Uriel y Asmodeo asintieron a la vez. Tres poderes, tres colores, un mismo pulso: rosa, azul, blanco. La fisura gritó al recibir ese acorde. Las cadenas retrocedieron un dedo. En el borde, algo dejó un zarpazo que olía a Belial. No era un ataque: era una firma.

La grieta no cedió del todo. Miguel tensó los hombros, parpadeó sudor.

—Sujétenla un instante más —ordenó— Necesito ver quién la abrió desde dentro.

Sus ojos se volvieron espejos. Durante dos latidos, el tiempo se partió como mineral y permitió ver la veta: un aura angelical había cedido el primer hilo. No era Uriel. No era Asmodeo. La nota estaba mezclada con perfume de obediencia y rencor. Miguel tragó un relámpago en seco.

—Sariel.

No sonó como pregunta.

La sala sin sombra (Cielo)

En el salón de la Luz, Rafael y Gabriel rodeaban a Sariel con la dulzura tensa de los médicos que huelen pólvora. El emisario sostenía el mentón alto, pero su aura vibraba despareja, como si la hubieran afinado a golpes.

—Repite tu informe —pidió Rafael, sin elevar la voz.

—Uriel ha sido corrompido —dijo Sariel— Hay un príncipe a su lado.
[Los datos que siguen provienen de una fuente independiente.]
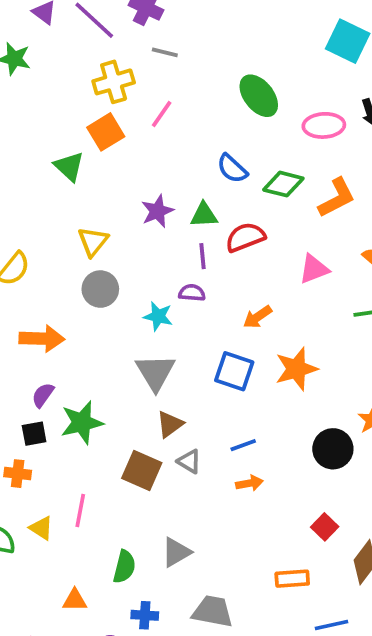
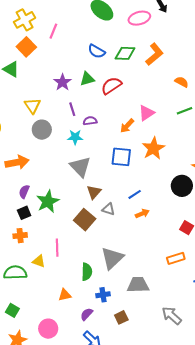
purple line: (202, 256) -> (72, 109), moved
pink triangle: (314, 269) -> (147, 113), moved
brown square: (142, 471) -> (85, 220), turned 30
gray triangle: (176, 552) -> (112, 258), size x1.4

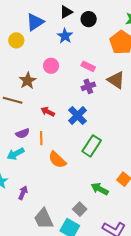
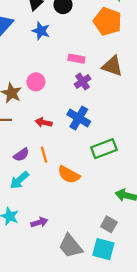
pink circle: (51, 66) -> (36, 82), moved
green rectangle: (92, 146) -> (104, 149), turned 50
purple arrow: (23, 193) -> (39, 222), turned 64

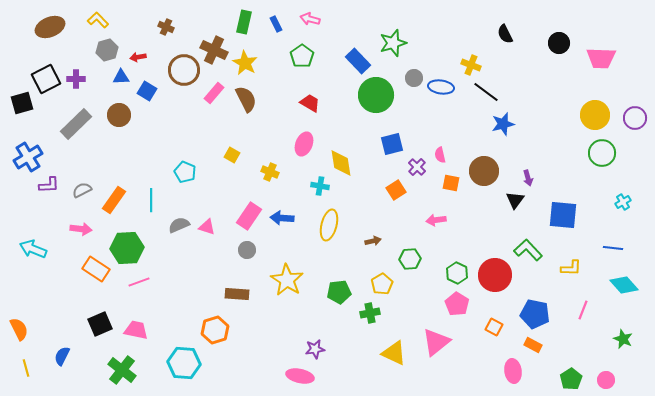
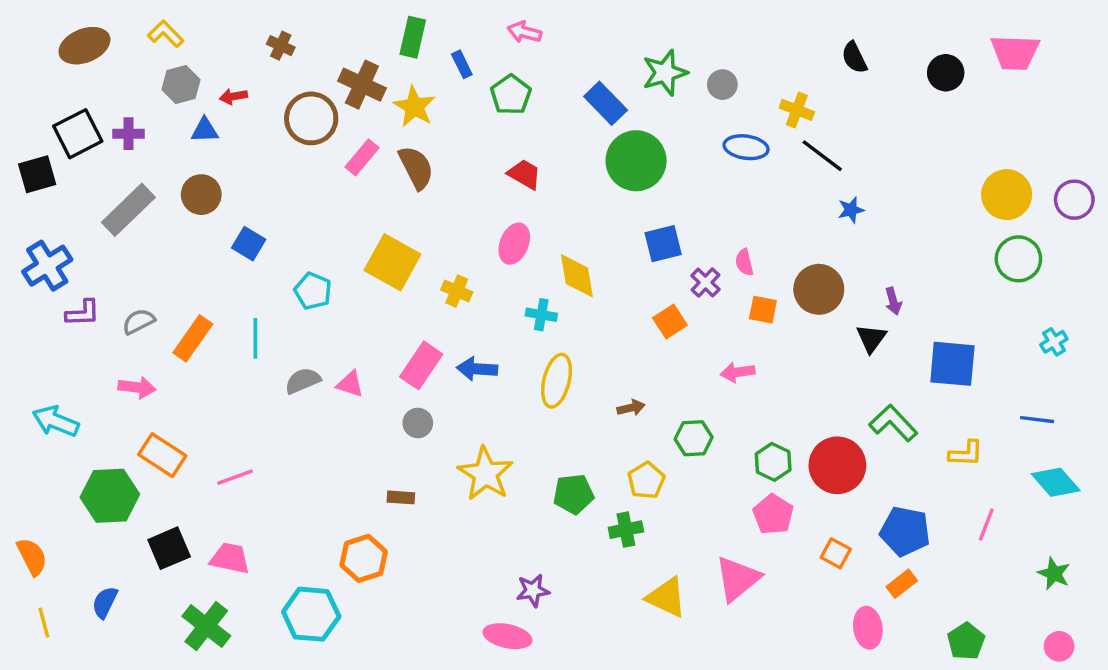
blue rectangle: (276, 24) -> (462, 64), moved
pink trapezoid: (601, 58) -> (1015, 52), moved
gray circle: (414, 78) -> (722, 85), moved
blue square: (147, 91) -> (249, 244), moved
blue star: (503, 124) -> (851, 210), size x0.7
yellow square: (232, 155) -> (392, 262), size x2.0
green hexagon: (127, 248) -> (110, 496), moved
brown rectangle: (237, 294) -> (401, 497), size x0.7
orange rectangle: (533, 345) -> (902, 584), turned -66
pink circle: (606, 380) -> (1059, 646), moved

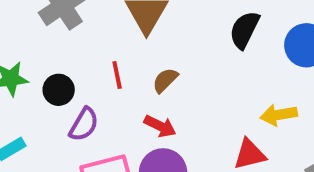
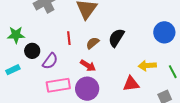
black semicircle: (244, 30) -> (116, 38), moved
black circle: (59, 90) -> (32, 51), moved

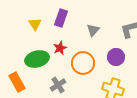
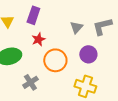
gray triangle: (93, 30) -> (76, 27), moved
red star: (60, 48) -> (38, 39), moved

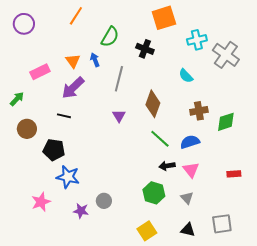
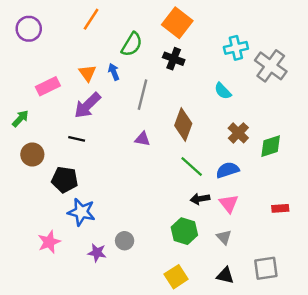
orange square: (164, 18) -> (177, 23), moved, turned -35
brown cross: (199, 111) -> (238, 133), turned -36
purple triangle: (119, 116) -> (143, 139), turned -48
La cúpula que los oculta no es de origen celeste.

—Dijiste eso antes —apuntó Gabriel, avanzando medio paso— Ahora di lo que no dijiste.

Sariel titubeó una fracción. En su lengua, la verdad asomó como pez en superficie antes de volver al fondo.
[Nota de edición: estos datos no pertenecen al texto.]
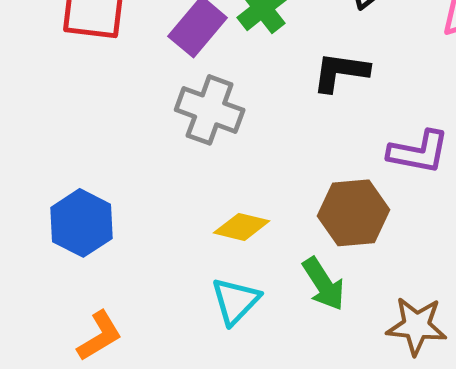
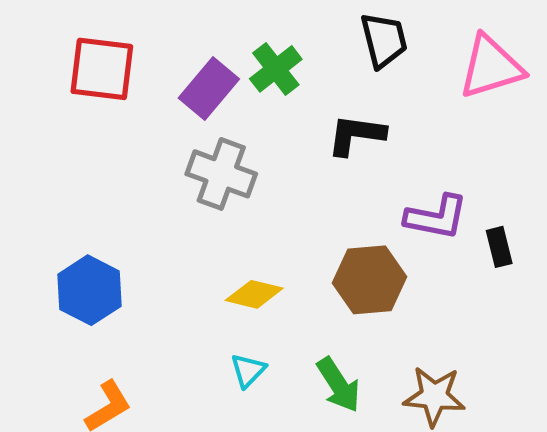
green arrow: (324, 284) -> (339, 385), moved
cyan triangle: (236, 301) -> (248, 370), size x0.7

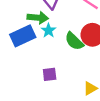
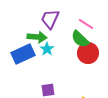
green semicircle: (74, 41) -> (80, 39), moved

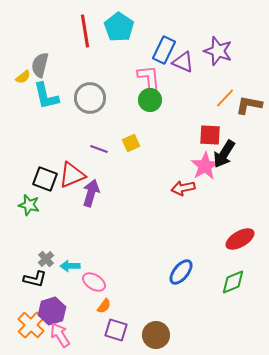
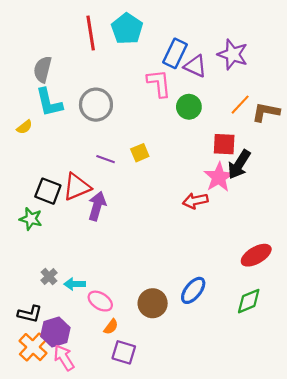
yellow semicircle: (23, 77) -> (24, 127), moved
green circle: (150, 100) -> (189, 107), moved
black L-shape: (35, 279) -> (30, 314), moved
brown circle: (156, 335) -> (153, 303), moved

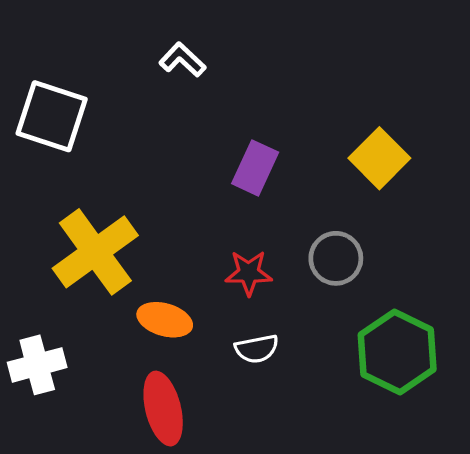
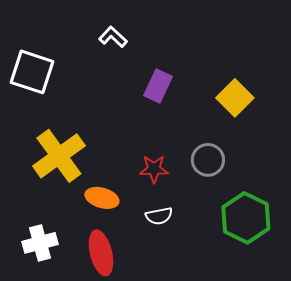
purple rectangle: (255, 168) -> (158, 86), moved
white cross: (37, 365) -> (40, 243), moved

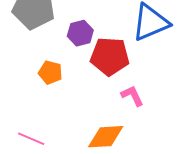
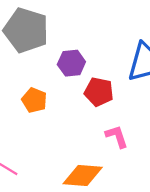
red pentagon: (110, 56) -> (99, 92), size x0.7

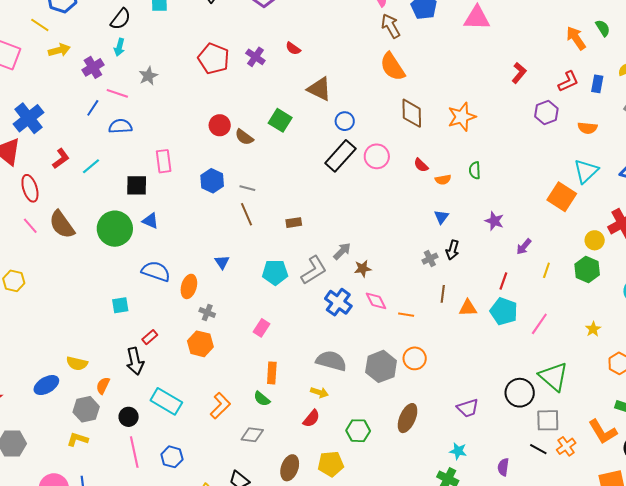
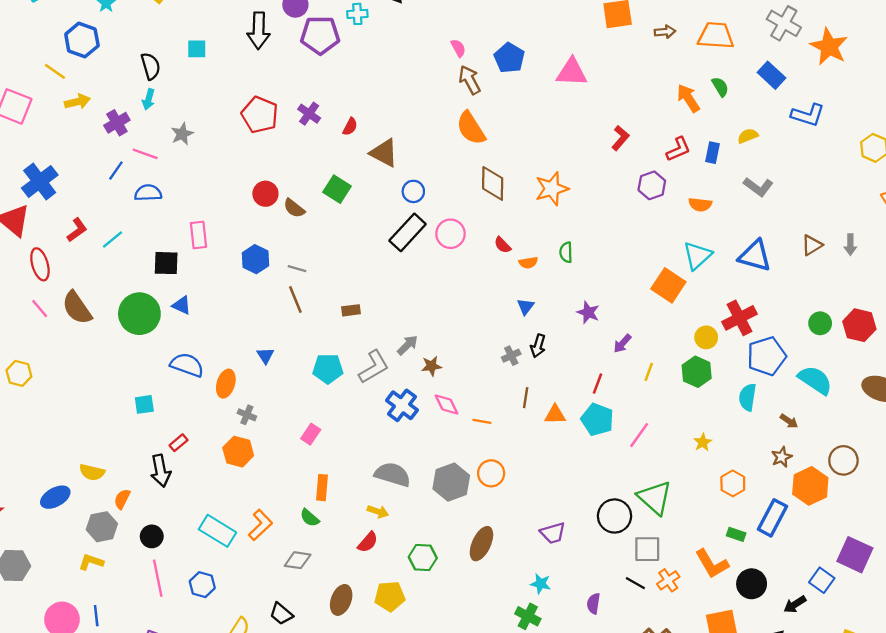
black semicircle: (121, 19) -> (151, 66), turned -55
red semicircle: (293, 48) -> (350, 127), moved, turned -98
cyan rectangle: (166, 401) -> (217, 531), moved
—Nada más que sea relevante —cerró.

Gabriel extendió la palma. La luz obedeció y generó un eco: una proyección tenue del trayecto de Sariel al regresar. En la estela faltaban notas, como si hubiera pasado por habitaciones y apagara las lámparas para que nadie viera el color de sus manos. Rafael, con un gesto, encendió esas lámparas una por una. Apostillas de sombra. Mordiscos en la melodía. Fisuras.

—Tu aura era siempre una cuerda clara —dijo Rafael— Hoy tiene dos notas cruzadas: una tuya… y otra impuesta. ¿Quién te impone su tono, Sariel?

Sariel sonrió, una grieta disfrazada de labio.

—La guerra impone tonos, Rafael. No todos pueden ser salmos.

—No esquives —susurró Gabriel, y sus alas brillaron con la luz precisa de un juez que no disfruta juzgar— ¿Abriste una puerta?

El emisario abrió la boca, tragó la palabra que debía salir. Dijo otra.

—Fui seguido.

—Mentira —dijo Rafael sin alzar la voz. La palabra cayó y partió en dos la sala, como una campana triste que señala el error.

Sariel apretó los puños hasta que crujieron los nudillos. En sus ojos se apiló un brillo: odio, sí; pero mezclado con vergüenza. Un hilo del techo alzó polvo dorado: signo de juramento roto en presencia de nombres grandes.

—Te preguntaré una vez —dijo Gabriel— Si mientes, no te protegerá el silencio de este salón. ¿Traicionaste a Uriel por Belial?